> [WHAT THIS TASK INVOLVES]
Answer these questions about the Rhino performance thread below:
1. On which Android device was Rhino used?
2. Which version did the author find works the same as 1.7.12?
3. What label is attached to the issue?

> [SELECTED EXTRACT]
########################################
By clicking “Sign up for GitHub”, you agree to our terms of service and privacy statement. We’ll occasionally send you account related emails.

Already on GitHub? Sign in to your account

The performance of version 1.7.14 has gone backwards #1365

Open
SevenNight2012 opened this issue Aug 8, 2023 · 35 comments
Open

The performance of version 1.7.14 has gone backwards #1365

SevenNight2012 opened this issue Aug 8, 2023 · 35 comments
Labels
Android Issues related to running Rhino on Android

Comments

@SevenNight2012
Copy link

I am using rhino to calculate a set of float data

when using version 1.7.14, the calculation time is as follows:

image

and when using version 1.7.12,the calculation time is as follows:

rhino_performance

As far as I can see, the 1.7.12 version seems to perform better, is there something wrong with the 1.7.14 version? Or is there any special attention to the use of version 1.7.14?

My equipment and environment:
Rhino used in android device:Google pixel 3XL
Mac book Pro 2022,M2 CPU,16GB memory,OpenJDK 8

@SevenNight2012
Copy link
Author

Oh well, I found out that 1.7.13 works the same as 1.7.12, but it doesn't work as well since 1.7.14-RC1,all the code in the project has not changed, I just replaced the Rhino-runtime dependency, like this

rootProject.subprojects.forEach {
    it.configurations.all {
        resolutionStrategy {
            force "org.mozilla:rhino-runtime:1.7.14-RC1"
########################################
> [EXERCISE DATA]
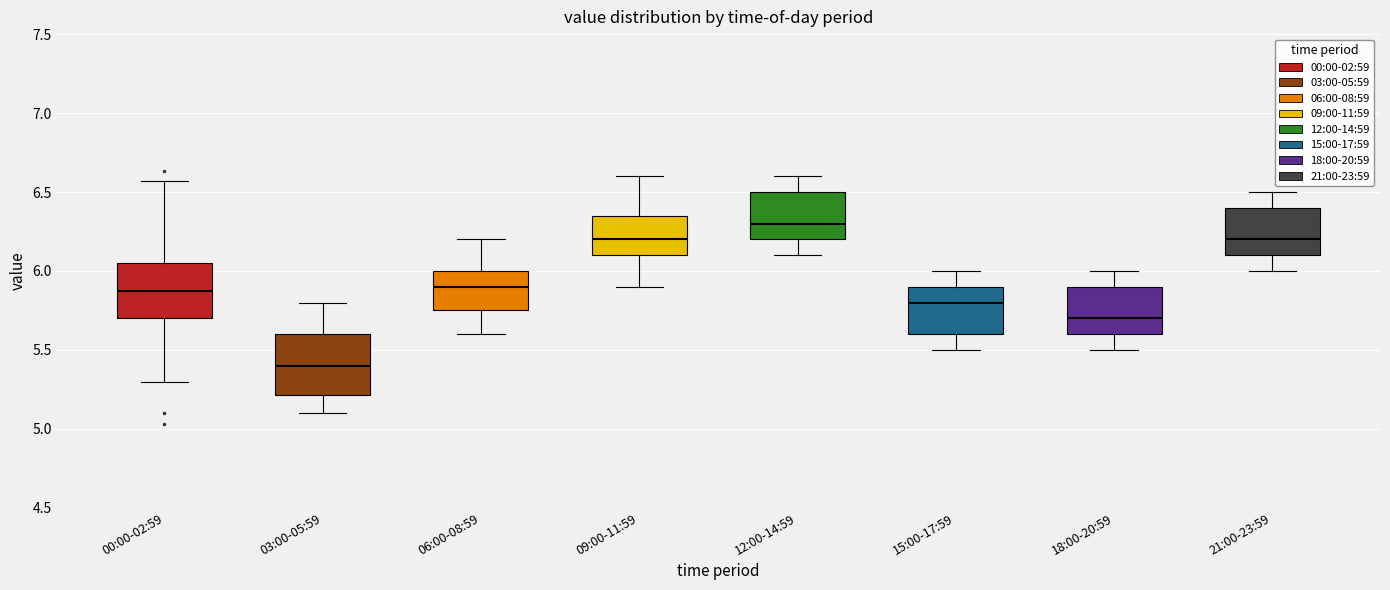

Which box has the lowest median line?

03:00-05:59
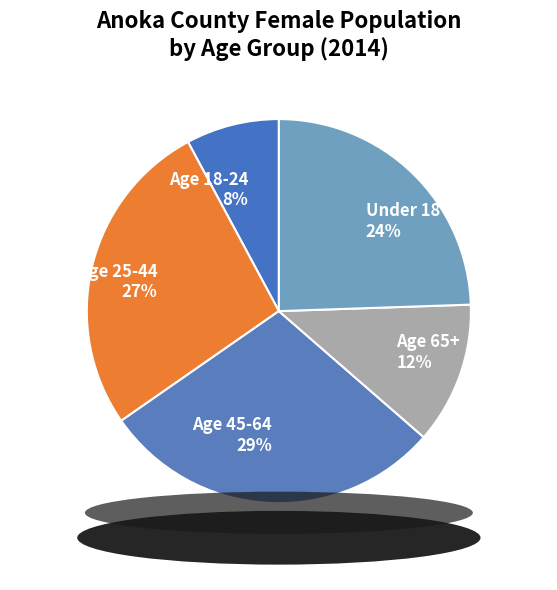

Which category has the smallest portion of the pie?

Age 18-24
########################################
> [ANSWER SPACE]
1. Google Pixel 3XL
2. 1.7.13
3. Android